PyTorch / Prodigy integration

pytorch
news

(Matthew Honnibal) #1

Prodigy provides built-in recipes for many NLP tasks, using models from our NLP library spaCy. You can also implement your own custom recipes, allowing you to use any machine learning logic you like. However, many users have asked for a more hybrid approach, that would let them import a custom model while taking advantage of more of the existing solutions implemented in Prodigy and spaCy. I’m now pleased to provide a quick teaser of what that could look like, as we’ve been making great progress on enhanced PyTorch and spaCy integration. You can read more about our plans here:

:warning:️ Please note that the issue is still a draft, and the code within it is for example purposes only — but I hope it gives you an idea of how we expect things to work.

The key part of the integration is two small wrapper classes within Thinc, which translate calls to the model’s prediction, update, saving and loading methods from Thinc’s API to the wrapped PyTorch model.
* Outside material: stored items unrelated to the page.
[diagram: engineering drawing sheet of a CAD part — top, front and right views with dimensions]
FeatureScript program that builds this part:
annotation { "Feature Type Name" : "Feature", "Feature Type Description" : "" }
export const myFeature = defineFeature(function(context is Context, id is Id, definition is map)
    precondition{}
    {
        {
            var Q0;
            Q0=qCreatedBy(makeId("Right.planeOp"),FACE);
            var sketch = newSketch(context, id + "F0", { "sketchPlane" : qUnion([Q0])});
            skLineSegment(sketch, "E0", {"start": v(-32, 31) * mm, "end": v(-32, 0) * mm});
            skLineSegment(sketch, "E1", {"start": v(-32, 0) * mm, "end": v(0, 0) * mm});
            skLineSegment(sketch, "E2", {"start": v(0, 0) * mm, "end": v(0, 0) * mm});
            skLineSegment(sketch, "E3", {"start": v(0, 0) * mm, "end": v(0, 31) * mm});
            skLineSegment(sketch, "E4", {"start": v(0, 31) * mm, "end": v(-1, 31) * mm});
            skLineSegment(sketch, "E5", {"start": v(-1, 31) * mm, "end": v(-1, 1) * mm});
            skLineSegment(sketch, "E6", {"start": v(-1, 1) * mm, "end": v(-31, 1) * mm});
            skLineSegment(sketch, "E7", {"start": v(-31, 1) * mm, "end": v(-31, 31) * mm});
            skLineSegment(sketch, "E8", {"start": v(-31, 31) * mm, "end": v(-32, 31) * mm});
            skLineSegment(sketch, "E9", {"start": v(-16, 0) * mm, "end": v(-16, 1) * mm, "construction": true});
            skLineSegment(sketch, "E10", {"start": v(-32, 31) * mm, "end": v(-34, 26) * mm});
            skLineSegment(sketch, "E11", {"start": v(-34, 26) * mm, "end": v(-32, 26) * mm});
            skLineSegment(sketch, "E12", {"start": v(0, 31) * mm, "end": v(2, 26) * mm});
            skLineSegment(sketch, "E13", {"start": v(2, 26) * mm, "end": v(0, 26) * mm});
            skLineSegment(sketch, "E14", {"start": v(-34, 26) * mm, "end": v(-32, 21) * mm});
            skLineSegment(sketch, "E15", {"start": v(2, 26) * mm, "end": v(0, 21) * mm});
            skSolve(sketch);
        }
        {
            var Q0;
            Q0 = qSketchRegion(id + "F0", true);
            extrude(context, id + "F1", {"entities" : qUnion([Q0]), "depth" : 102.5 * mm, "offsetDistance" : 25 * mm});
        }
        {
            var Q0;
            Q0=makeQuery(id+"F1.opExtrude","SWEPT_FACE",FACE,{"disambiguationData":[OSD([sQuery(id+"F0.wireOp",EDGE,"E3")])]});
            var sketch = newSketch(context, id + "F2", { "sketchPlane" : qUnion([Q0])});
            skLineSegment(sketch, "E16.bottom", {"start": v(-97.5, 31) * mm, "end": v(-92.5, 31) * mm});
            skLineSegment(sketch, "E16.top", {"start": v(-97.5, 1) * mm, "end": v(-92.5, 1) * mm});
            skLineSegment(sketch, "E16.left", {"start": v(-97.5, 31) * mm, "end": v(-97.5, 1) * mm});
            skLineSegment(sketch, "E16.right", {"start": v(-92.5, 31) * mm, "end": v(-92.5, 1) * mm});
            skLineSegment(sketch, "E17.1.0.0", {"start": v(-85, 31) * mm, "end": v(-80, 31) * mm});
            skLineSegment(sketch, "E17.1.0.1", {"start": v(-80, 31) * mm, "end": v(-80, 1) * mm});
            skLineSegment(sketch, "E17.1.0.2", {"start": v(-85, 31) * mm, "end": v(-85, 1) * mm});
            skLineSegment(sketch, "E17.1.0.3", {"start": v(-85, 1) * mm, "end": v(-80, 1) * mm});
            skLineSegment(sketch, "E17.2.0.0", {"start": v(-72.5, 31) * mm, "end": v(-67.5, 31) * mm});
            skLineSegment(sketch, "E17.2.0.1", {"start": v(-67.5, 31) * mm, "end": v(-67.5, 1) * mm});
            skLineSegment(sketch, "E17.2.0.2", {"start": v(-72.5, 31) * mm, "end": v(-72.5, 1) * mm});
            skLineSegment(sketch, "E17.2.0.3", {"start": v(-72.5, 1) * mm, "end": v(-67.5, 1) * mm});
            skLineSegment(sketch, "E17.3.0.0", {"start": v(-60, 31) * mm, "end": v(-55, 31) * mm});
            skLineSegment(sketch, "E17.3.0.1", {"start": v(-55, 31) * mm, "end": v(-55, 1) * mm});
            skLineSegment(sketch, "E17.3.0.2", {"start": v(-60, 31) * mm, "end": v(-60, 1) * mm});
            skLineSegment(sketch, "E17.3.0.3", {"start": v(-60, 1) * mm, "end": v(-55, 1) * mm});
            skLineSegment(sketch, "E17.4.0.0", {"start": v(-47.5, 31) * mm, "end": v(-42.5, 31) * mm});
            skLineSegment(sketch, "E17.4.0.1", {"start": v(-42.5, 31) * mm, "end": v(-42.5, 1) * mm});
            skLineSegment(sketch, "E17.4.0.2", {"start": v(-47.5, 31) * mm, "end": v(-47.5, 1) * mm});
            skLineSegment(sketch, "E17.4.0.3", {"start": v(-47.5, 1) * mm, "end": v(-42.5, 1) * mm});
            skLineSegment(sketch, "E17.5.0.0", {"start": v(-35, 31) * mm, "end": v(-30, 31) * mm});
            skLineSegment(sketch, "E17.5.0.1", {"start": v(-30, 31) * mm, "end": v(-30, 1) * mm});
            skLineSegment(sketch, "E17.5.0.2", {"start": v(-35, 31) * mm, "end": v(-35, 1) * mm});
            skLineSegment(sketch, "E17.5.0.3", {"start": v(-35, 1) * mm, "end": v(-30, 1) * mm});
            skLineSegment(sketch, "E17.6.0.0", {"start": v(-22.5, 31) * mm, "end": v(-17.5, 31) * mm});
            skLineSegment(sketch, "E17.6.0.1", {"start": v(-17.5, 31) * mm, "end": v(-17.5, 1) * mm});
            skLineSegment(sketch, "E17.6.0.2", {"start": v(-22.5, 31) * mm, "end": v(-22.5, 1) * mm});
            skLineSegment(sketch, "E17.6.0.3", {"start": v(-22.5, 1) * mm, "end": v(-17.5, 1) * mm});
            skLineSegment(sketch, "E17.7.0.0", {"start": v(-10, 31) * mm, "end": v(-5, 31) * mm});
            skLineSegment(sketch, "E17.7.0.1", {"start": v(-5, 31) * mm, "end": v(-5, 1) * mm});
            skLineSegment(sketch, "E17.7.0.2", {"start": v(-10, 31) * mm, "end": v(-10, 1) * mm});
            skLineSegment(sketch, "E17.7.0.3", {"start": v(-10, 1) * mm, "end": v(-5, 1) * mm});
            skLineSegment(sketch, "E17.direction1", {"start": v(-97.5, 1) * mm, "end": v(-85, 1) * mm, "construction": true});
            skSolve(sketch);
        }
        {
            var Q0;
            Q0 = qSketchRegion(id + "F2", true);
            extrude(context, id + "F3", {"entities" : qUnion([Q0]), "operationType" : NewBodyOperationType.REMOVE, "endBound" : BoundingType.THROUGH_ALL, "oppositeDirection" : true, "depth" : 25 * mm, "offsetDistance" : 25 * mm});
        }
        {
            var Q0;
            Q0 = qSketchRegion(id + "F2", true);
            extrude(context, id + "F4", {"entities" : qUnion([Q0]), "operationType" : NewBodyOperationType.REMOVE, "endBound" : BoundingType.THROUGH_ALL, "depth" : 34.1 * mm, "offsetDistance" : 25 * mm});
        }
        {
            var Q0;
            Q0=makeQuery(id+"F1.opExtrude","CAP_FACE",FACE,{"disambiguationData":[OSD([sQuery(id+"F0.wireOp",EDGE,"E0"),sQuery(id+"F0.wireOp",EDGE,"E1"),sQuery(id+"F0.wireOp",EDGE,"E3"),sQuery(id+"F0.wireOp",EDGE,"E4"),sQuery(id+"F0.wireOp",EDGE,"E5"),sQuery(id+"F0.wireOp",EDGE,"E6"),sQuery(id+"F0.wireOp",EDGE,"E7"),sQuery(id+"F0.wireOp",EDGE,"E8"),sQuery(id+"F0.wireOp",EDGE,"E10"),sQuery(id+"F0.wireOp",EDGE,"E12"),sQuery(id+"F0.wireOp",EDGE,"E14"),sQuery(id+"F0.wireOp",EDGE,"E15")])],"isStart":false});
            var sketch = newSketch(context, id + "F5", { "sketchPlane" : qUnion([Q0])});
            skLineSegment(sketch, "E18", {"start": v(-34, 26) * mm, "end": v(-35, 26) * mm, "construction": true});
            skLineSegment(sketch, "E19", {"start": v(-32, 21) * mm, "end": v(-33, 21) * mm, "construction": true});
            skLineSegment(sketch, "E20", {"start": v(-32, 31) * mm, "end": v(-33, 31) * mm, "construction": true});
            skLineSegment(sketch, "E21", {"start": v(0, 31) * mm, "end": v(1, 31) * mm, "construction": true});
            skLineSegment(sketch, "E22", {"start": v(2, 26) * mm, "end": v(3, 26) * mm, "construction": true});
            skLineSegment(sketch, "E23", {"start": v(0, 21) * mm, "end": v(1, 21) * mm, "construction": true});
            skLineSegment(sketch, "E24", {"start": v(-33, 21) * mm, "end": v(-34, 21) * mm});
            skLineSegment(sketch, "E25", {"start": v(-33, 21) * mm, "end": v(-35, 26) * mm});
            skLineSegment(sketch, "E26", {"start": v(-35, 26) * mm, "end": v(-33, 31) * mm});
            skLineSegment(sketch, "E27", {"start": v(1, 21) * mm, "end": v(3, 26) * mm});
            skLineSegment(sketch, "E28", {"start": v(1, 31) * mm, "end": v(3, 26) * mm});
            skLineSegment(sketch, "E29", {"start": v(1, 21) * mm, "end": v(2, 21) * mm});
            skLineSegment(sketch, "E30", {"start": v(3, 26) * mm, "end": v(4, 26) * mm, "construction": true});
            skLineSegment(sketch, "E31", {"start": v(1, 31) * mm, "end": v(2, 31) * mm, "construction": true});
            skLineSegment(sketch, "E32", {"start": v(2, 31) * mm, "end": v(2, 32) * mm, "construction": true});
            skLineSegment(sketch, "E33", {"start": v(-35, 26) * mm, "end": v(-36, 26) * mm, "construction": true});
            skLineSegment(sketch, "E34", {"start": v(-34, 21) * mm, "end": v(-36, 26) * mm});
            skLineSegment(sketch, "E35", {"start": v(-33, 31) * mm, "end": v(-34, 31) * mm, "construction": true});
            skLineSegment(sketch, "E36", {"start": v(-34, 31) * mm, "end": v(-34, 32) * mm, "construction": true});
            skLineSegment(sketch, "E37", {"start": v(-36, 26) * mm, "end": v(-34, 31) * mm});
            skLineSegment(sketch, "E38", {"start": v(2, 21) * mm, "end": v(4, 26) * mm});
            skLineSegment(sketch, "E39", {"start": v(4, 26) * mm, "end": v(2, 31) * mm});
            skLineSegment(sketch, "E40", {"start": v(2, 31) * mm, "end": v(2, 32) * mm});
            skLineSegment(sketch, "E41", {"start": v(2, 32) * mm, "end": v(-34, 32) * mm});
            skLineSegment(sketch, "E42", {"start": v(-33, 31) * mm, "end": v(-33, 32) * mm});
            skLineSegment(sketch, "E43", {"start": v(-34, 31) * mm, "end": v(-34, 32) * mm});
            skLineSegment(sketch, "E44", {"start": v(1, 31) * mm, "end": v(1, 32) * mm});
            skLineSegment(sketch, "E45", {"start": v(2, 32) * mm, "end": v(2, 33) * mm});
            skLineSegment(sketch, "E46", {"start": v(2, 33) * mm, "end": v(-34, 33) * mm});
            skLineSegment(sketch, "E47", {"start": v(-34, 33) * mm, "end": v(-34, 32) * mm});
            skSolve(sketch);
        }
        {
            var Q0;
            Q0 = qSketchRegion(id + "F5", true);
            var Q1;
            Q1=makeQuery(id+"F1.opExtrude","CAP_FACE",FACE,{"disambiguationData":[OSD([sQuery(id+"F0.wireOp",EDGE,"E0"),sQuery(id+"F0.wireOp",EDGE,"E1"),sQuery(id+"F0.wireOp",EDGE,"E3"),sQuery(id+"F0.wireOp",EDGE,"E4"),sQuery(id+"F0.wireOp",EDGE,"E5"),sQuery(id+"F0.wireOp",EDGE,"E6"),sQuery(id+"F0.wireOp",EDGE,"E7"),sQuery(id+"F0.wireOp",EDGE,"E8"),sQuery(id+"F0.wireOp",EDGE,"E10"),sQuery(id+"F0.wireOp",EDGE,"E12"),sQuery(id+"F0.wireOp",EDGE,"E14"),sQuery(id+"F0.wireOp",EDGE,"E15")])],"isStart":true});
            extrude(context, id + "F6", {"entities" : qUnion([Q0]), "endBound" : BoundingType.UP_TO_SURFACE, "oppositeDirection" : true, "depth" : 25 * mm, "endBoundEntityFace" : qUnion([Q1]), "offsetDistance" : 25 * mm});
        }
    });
This should make it very easy to use PyTorch models within Prodigy. We hope to provide similar support for TensorFlow and other libraries shortly as well.

We’re particularly keen to start experimenting with PyTorch models for object detection and image classification, as this would allow us to finally finish built-in support for these tasks. There are still a few interesting research questions around this, however. The main issue is that for active learning to work well, we need a model that learns very quickly. For the text classification model, I solved this by making the model an ensemble of a unigram bag-of-words classifier and a convolutional neural network. The CNN alone learns slowly, especially if it’s not initialised with pre-trained vectors. Stacking the CNN with a unigram bag of words gives much better results in the first few iterations. I’m sure we can find a similar trick for an object detection model, but I don’t immediately know what it will be yet. Suggestions welcome!


(Caleb Del Begio) #2

Exciting news. Any reason this wrapper won’t work with the fastai library built on top of Pytorch?


(Matthew Honnibal) #3

It should definitely work with FastAI — and if it doesn’t out-of-the-box, it would be a priority to fix that. For instance, if fastai have extensions to the objects it would be useful to utilise in the wrapper, we can always just have a separate wrapper for that. It won’t be much code.


(Joseph Prusa) #4

regarding how to make image classification and object detection models learn quickly, possibly look into few shot learning (k-shot learning, 1-shot learning) and zero shot learning as a method of quickly adding in new classes with few labeled examples. prototypical networks may work well since they compute an M-dimensional representation of each class, then compare unseen examples against class prototypes.